Even though there is relatively new material here, a few stories and descriptions are interesting. Barrat makes extensive use of his conversations with the likes of Omohundro, Yudkwosky, Vassar, and Kurzweil and some stories are very entertaining, even though they look a bit like science fiction. Altogether, the book makes for some interesting, if somewhat unconvincing, reading.

Mastering Starcraft

The researchers at DeepMind keep advancing the state of the art on the utilization of deep learning to master ever more complex games. After recently reporting a system that learns how to play a number of different and very complex board games, including Go and Chess, the company announced a system that is able to beat the best players in the world at a complex strategy game, Startcraft.

AlphaStar, the system designed to learn to play Starcraft, one of the most challenging Real-Time Strategy (RTS) games, by playing against other versions of itself, represents a significant advance in the application of machine learning. In Starcraft, a significant amount of information is hidden from the players, and each player has to balance short term and long term objectives, just like in the real world. Players have to master fast-paced battle techniques and, at the same time, develop their own armies and economies.

This result is important because it shows that deep reinforcement learning, which has already shown remarkable results in all sorts of board games,  can scale up to complex environments with multiple time scales and hidden information. It opens the way to the application of machine learning to real-world problems, until now deemed to difficult to be tackled by machine learning.

Virtually Human: the promise of digital immortality

Martine Rothblatt’s latest book, Virtually Human, the promise – and the peril – of digital immortality, recommended by none less than the likes of Craig Venter and Ray Kurzweil, is based on an interesting premise, which looks quite reasonable in principle.

Each one of us leaves behind such a large digital trace that it could be used, at least in principle, to teach a machine to behave like the person that generated the trace. In fact, if you put together all the pictures, videos, emails and messages that you generate in a lifetime, together with additional information like GPS coordinates, phone conversations, and social network info, there should be enough information for the right software to learn to behave just like you.
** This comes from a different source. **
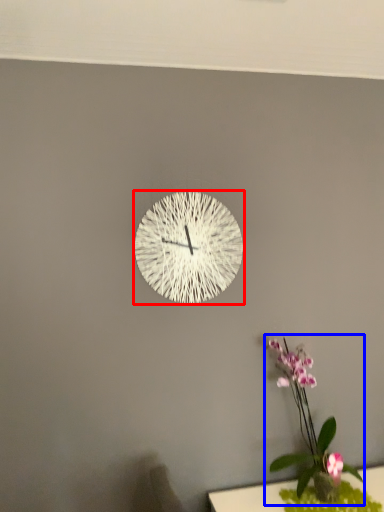
Question: Which object is further to the camera taking this photo, wall clock (highlighted by a red box) or floral arrangement (highlighted by a blue box)?

Choices:
 (A) wall clock
 (B) floral arrangement

Answer: (A)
Rothblatt imagines that all this information will be stored in what she calls a mindfile and that such a mindfile could be used by software (mindware) to create mindclones, software systems that would think, behave and act like the original human that was used to create the mindfile. Other systems, similar to these, but not based on a copy of a human original, are called bemans, and raise similar questions. Would such systems have rights and responsibilities, just like humans? Rothblatt argues forcefully that society will have to recognize them as persons, sooner or later. Otherwise, we would assist to a return to situations that modern societies have already abandoned, like slavery, and other practices that disrespect basic human rights (in this case, mindclone and beman’s rights).
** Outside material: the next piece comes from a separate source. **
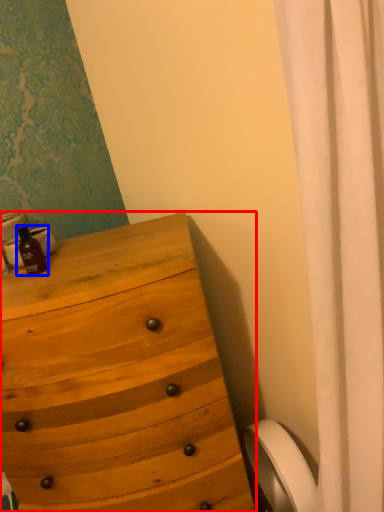
Question: Which object is closer to the camera taking this photo, chest of drawers (highlighted by a red box) or bottle (highlighted by a blue box)?

Choices:
 (A) chest of drawers
 (B) bottle

Answer: (A)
Most of the book is dedicated to the analysis of the social, ethical, and economic consequences of an environment where humans live with mindclones and bemans. This analysis is entertaining and comprehensive, ranging from subjects as diverse as the economy, human relations, families, psychology, and even religion.  If one assumes the technology to create mindclones will happen, thinking about the consequences of such a technology is interesting and entertaining.

However, the book falls short in that it does not provide any convincing evidence that the technology will come to exist, in any form similar to the one that is assumed so easily by the author. We do not know how to create mindware that could interpret a mindfile and use it to create a conscious, sentient, self-aware system that is indistinguishable, in its behavior, from the original. Nor are we likely to find out soon how such a mindware could be designed. And yet, Rothblatt seems to think that such a technology is just around the corner, maybe just a few decades away. All in all, it sounds more like (poor) science fiction than the shape of things to come.